• [Exercise]: Copy out the data below with every "locality" renamed to "site", changing nothing else. Omit the pictures.

>>>

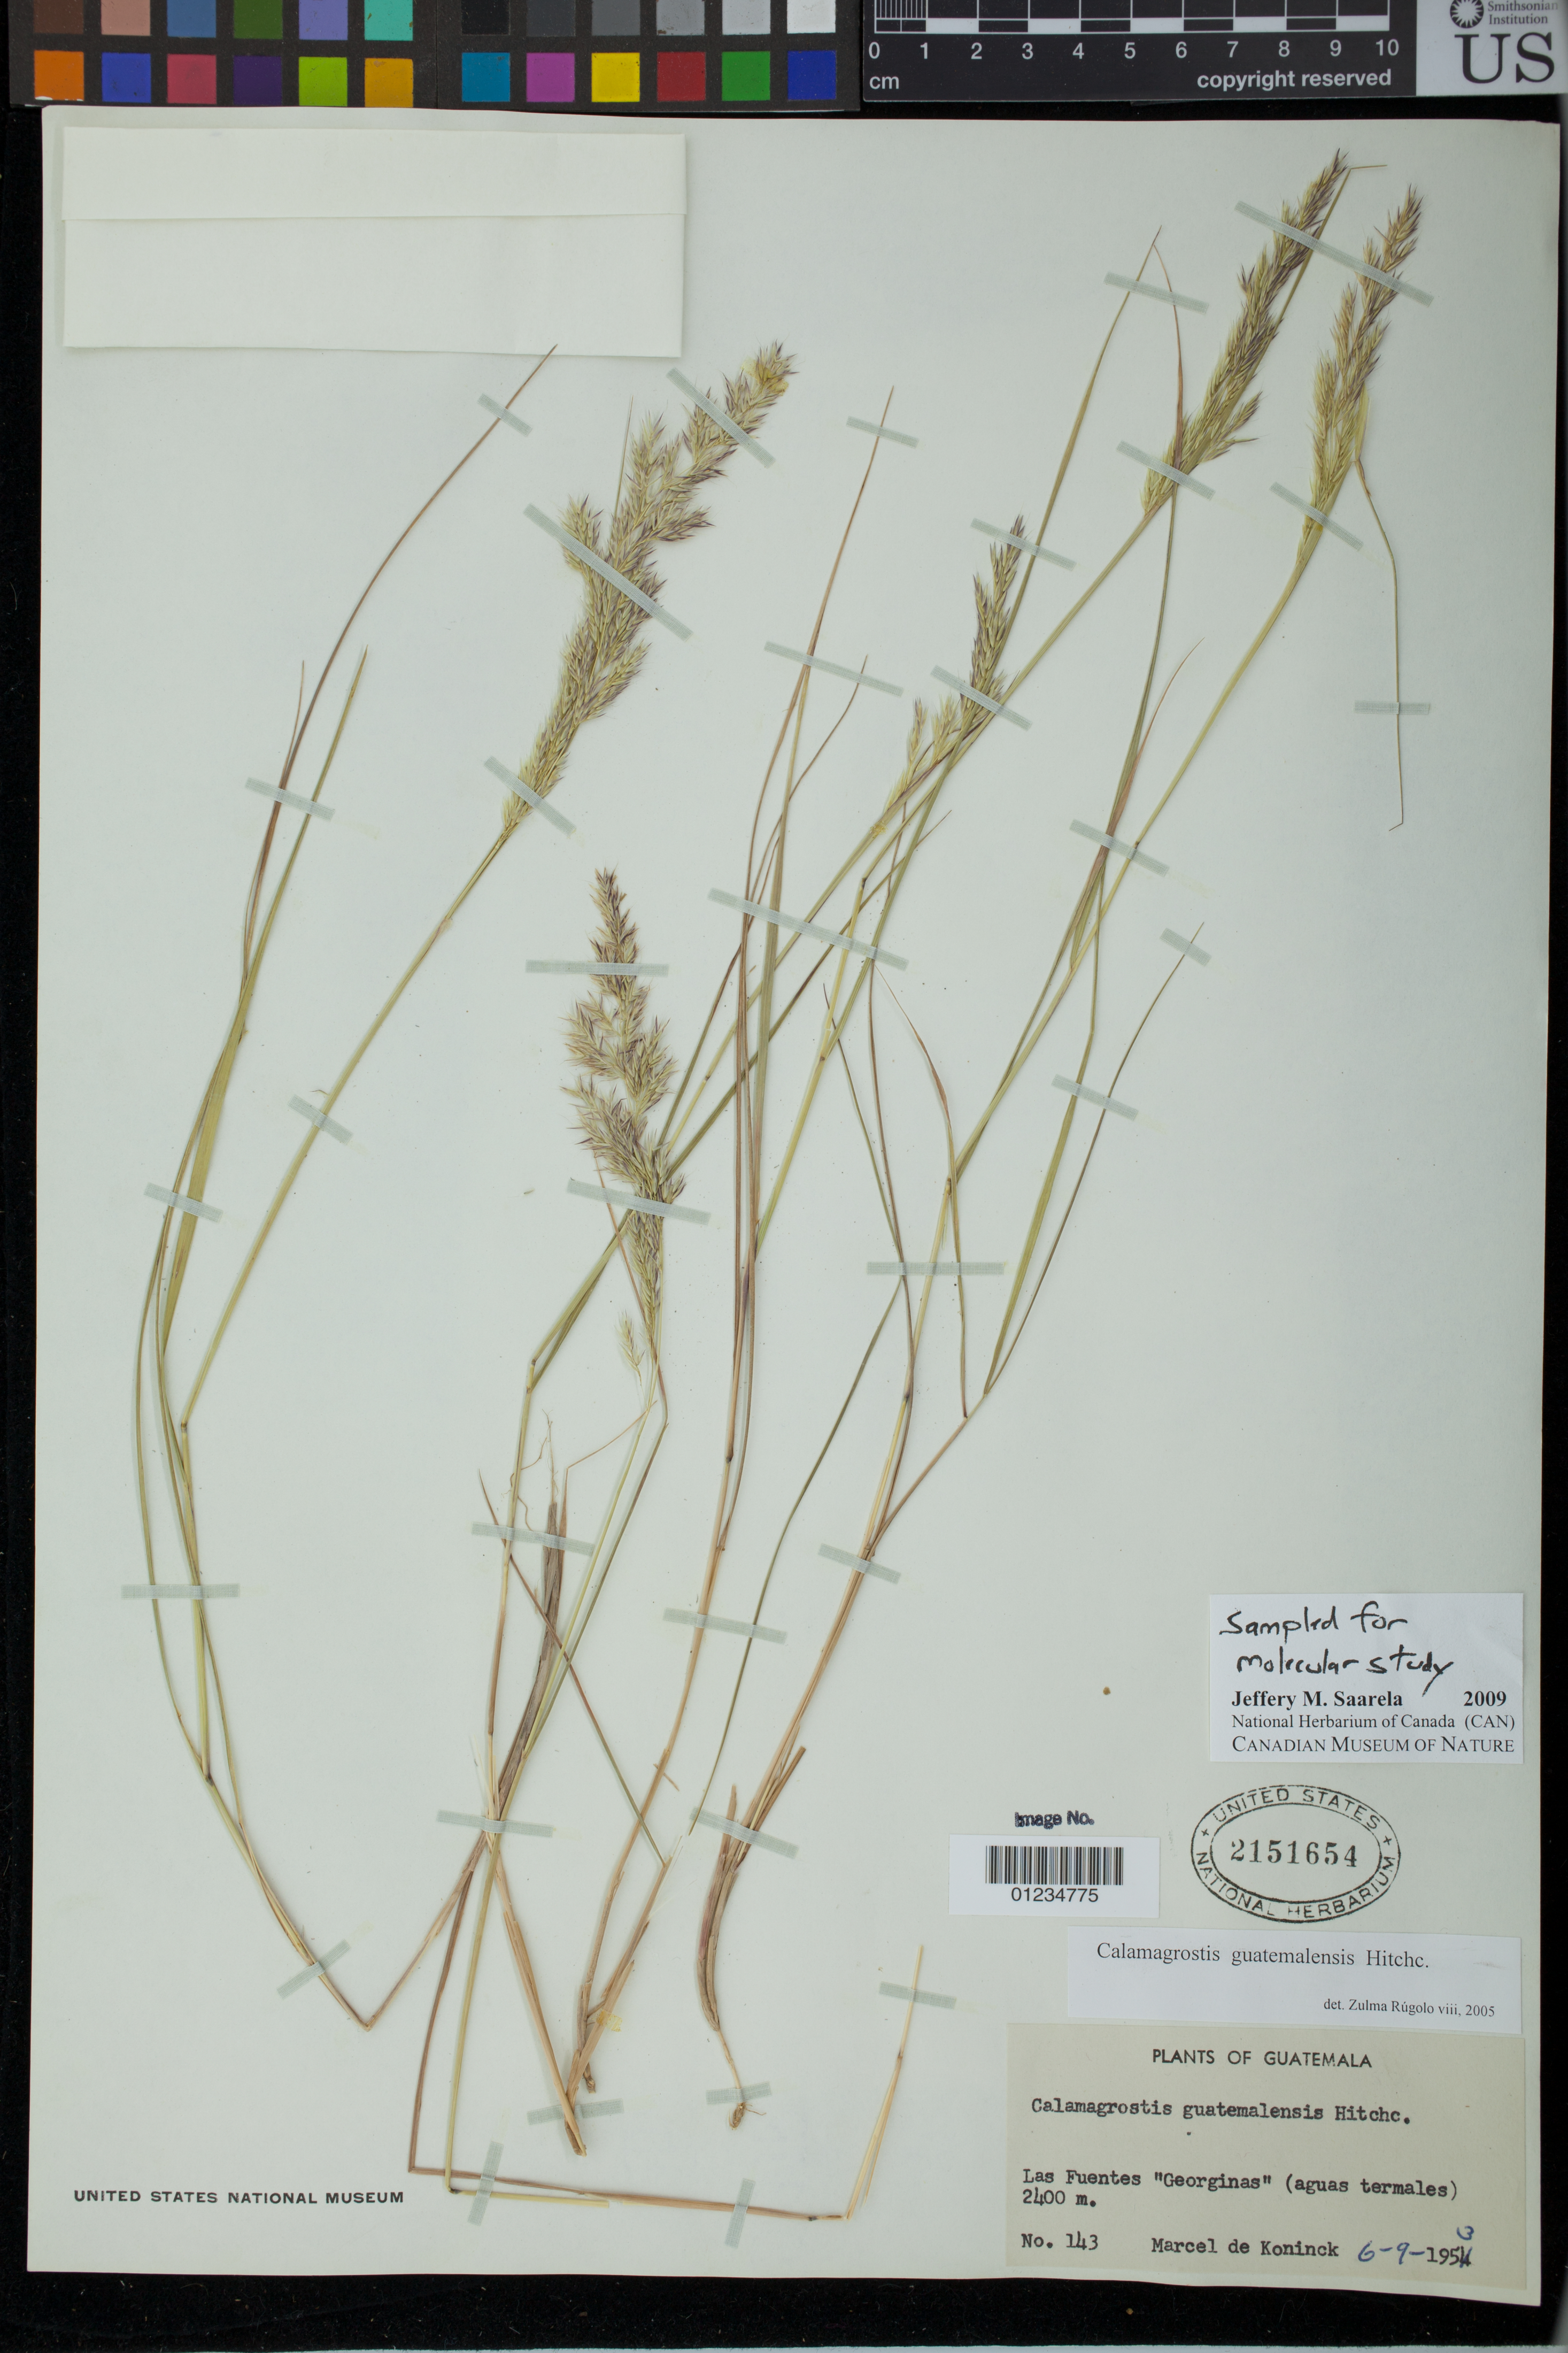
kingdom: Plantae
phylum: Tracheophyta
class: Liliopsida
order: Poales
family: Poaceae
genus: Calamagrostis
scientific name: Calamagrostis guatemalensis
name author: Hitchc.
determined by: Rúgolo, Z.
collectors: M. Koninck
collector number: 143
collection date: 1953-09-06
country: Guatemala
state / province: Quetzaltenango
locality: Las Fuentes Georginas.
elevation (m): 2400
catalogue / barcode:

<<<

• [Answer to the exercise]:
kingdom: Plantae
phylum: Tracheophyta
class: Liliopsida
order: Poales
family: Poaceae
genus: Calamagrostis
scientific name: Calamagrostis guatemalensis
name author: Hitchc.
determined by: Rúgolo, Z.
collectors: M. Koninck
collector number: 143
collection date: 1953-09-06
country: Guatemala
state / province: Quetzaltenango
site: Las Fuentes Georginas.
elevation (m): 2400
catalogue / barcode:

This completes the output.